Deliverables represent the tangible or measurable output of a project or program, for example, a document that is to be delivered by a specific date. Deliverables might represent design models, specification documents, prototypes, tooling modifications, and reports. In many cases, deliverables are the most important piece of plan information to manage and track. Most activities and milestones are created and executed in order to support the completion of deliverables.
In order to identify the content being delivered, deliverables can have subjects such as documents or parts. Activities and milestones can be associated with a deliverable to indicate the output of the activity is a deliverable.



Deliverables and Deliverable Activities
Standalone deliverables offer a different functionality than deliverable activities. For more information on deliverable activities, see Deliverable Activities.
Deliverable activities are not compatible with standalone deliverables. You cannot add a standalone activity to a deliverable activity.
Deliverable
Deliverable Activity
You can only link a deliverable to one subject object.
You can link a deliverable activity to multiple subject objects.
The subject object can be located in any context to which you have access.
Subject objects are restricted based on the current context:
Project activities—The subject object must be located within the same project context. This can include objects that are shared to the project from a PDM context.
Program activities—The subject object must be located within the same program context.
Product activities—The subject object can be located in any PLM context (for example, a product, library, or quality context). You cannot include objects located in projects or programs.
Create using the New Deliverable action.
Create by selecting the Mark activity as deliverable option in the New Activity and Edit Activity windows.
Scheduling is limited to the following:
Start date
Finish date
Use the same scheduling options available for activities, including:
Resources
Scheduling constraints and predecessor relationships
Duration and work
Task types
Deliverable work is tracked separately from the activity work by editing the deliverable.
You can track deliverable work as activity work.
The deliverable is always linked to the latest version of the subject object.
You can set a tracking policy:
Fixed Revision—Links to the latest iteration of the current revision. Use this policy if you are including objects created in a project or program context.
Latest Revision—Links to the latest version of the object.
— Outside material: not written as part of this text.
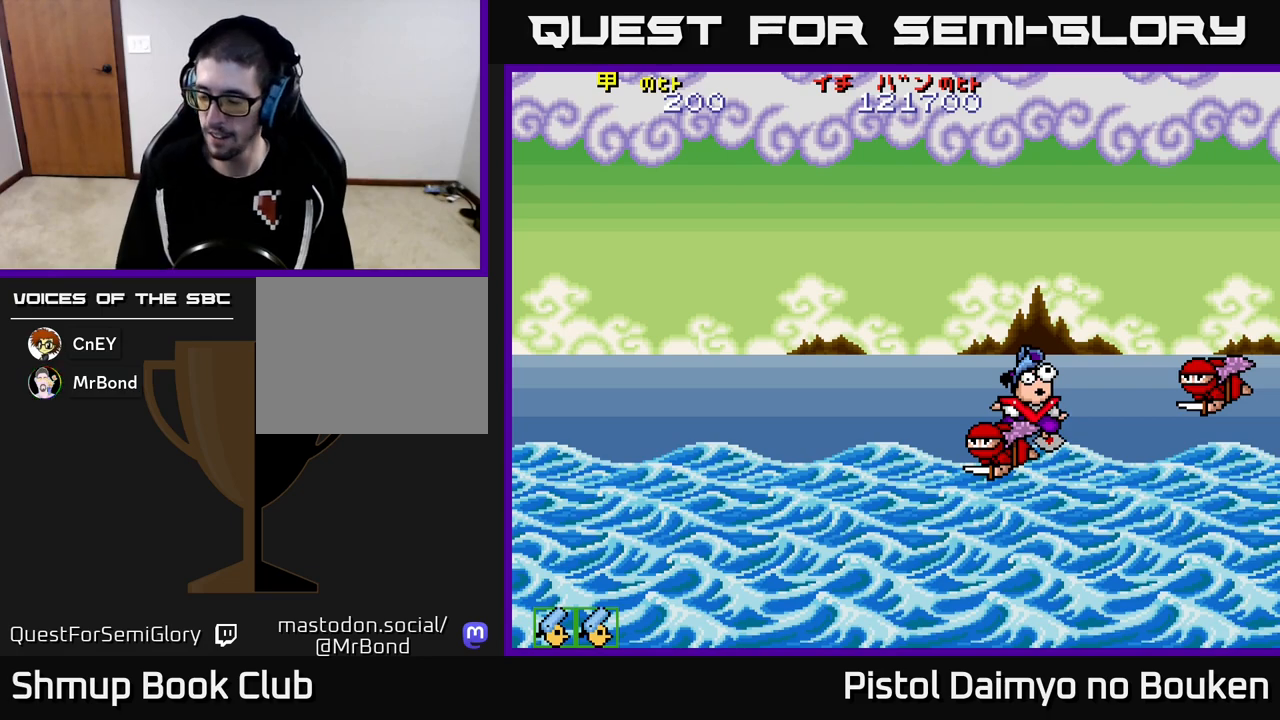
{"buttons": ["DPAD_DOWN", "DPAD_RIGHT"], "left_stick": "center", "events": []}
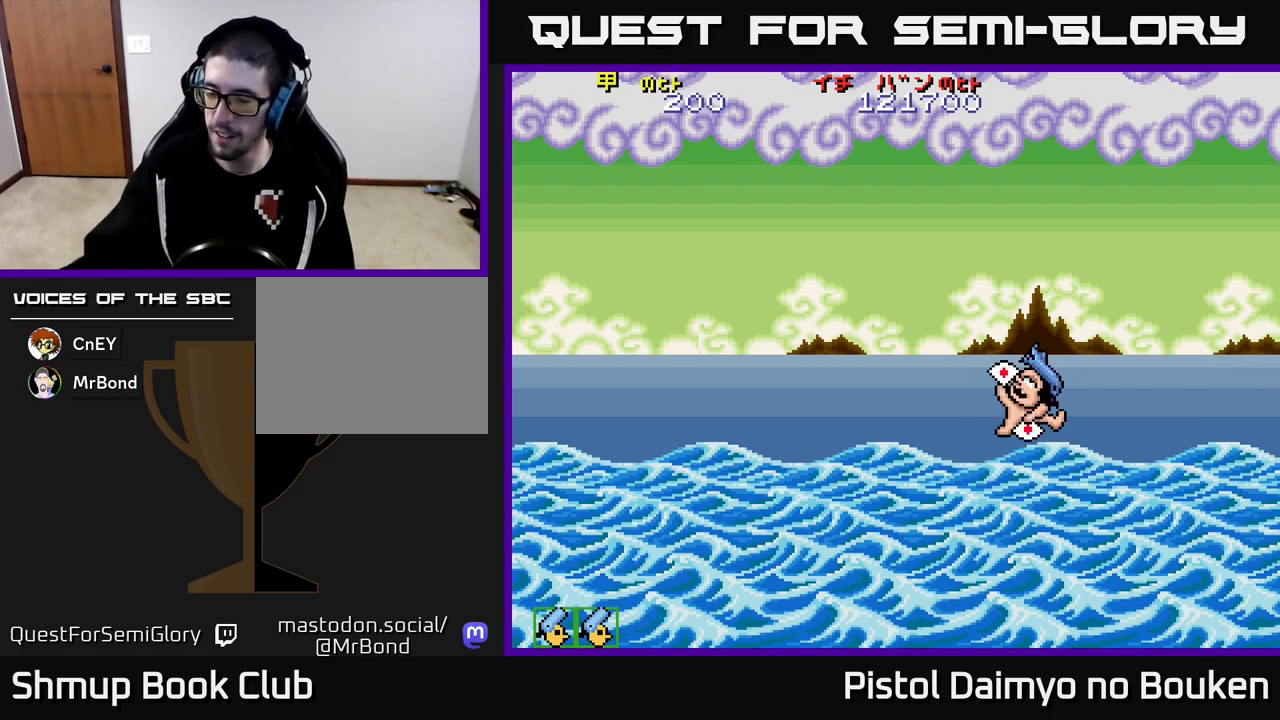
{"buttons": ["DPAD_DOWN", "DPAD_RIGHT"], "left_stick": "center", "events": []}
Fixed Subject—Links to a specific revision and iteration of a version-controlled objects. This policy also links to non-revision objects, with the exception of change objects. Use this policy if you are including a managed baseline or lot baseline.
There is no restriction on subject object types.
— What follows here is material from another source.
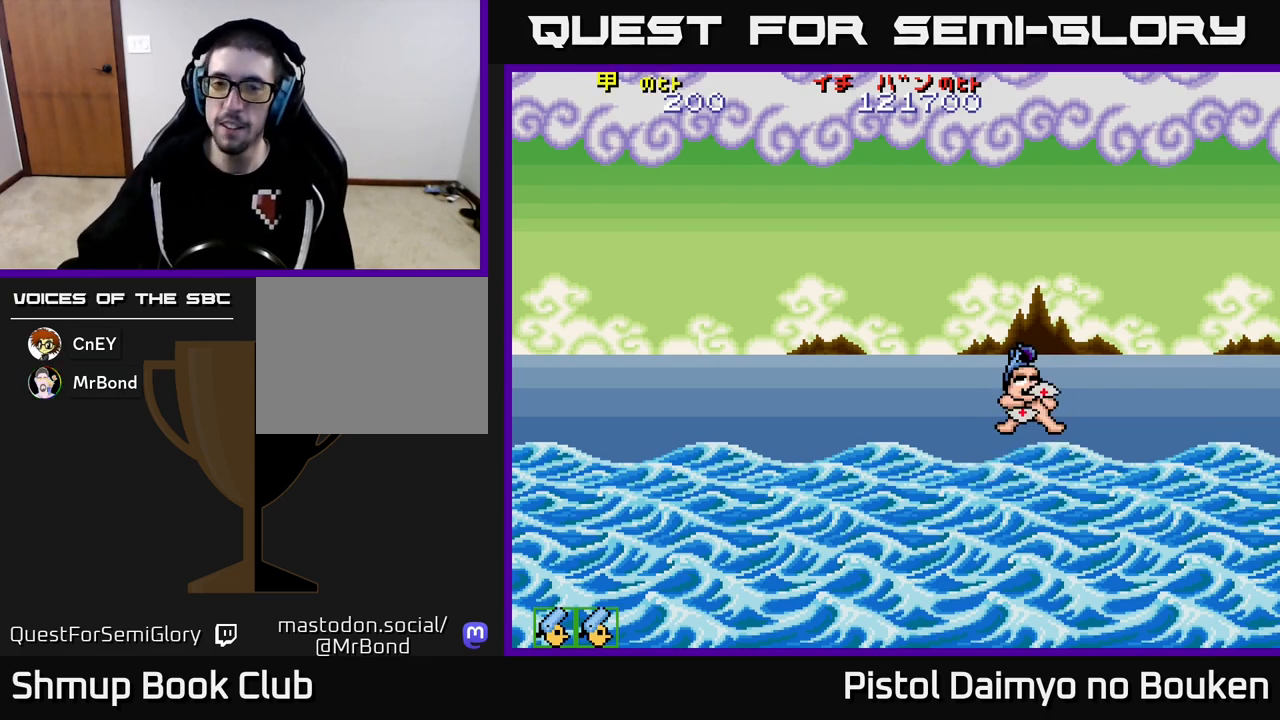
{"buttons": ["DPAD_DOWN", "DPAD_RIGHT"], "left_stick": "center", "events": []}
Subject objects must be one of the following types:
Change objects
Parts
Documents
EPM Documents
Variant Specifications
Packages
Baselines (managed and lot)
Windchill QMS objects
Windchill MPMLink objects
Enterprise data
Deliverable behavior changes when the Link deliverables with project activities option is selected.
The Link deliverables with project activities option does not affect the functionality of deliverable activities.
When a deliverable is linked to a subject object, the deliverable appears in the Deliverables table on the subject object information page.
When a deliverable is linked to a subject object, the deliverable appears in the Plan Activities table on the subject object information page.



Linking Deliverables with Activities
When creating a project, program, or product plan, you have the option of selecting Link deliverables with project activities. When this checkbox is selected, a dependency is created between deliverables and associated activities.
The following table describes the change in behavior for activities and milestones when linked with deliverables:
Activity
A single deliverable can be associated with an activity.
Updating the % Work Complete for either the deliverable or the activity updates the data for both.
The start and finish dates of the activity override the Start and Finish dates set for the deliverable.
Milestone
A single deliverable can be associated with multiple milestones, and multiple deliverables can be associated with the same milestone.
A deliverable associated to an activity can simultaneously be associated with a milestone (or multiple milestones).
The % Work Complete calculation for a milestone is derived from the data entered for associated deliverables. Consequently, you cannot directly update the % Work Complete for a milestone.
For example, if Milestone A is associated with Deliverable 1 (50% complete), Deliverable 2 (30% complete), and Deliverable 3 (40% complete), the % Work Complete for Milestone A is 40%. Updating the % Work Complete for any of the associated deliverables changes the calculated value for Milestone A.
Resource assignments are not allowed for milestones.
In auto-execution mode, if a milestone is linked to a deliverable with associated activities, the milestone state is automatically updated as the activity states change. At this time, a notification is sent to the milestone owner.
* 
With the Link deliverables with project activities checkbox selected, you cannot import a project from Microsoft Project if the project has milestones with resource assignments.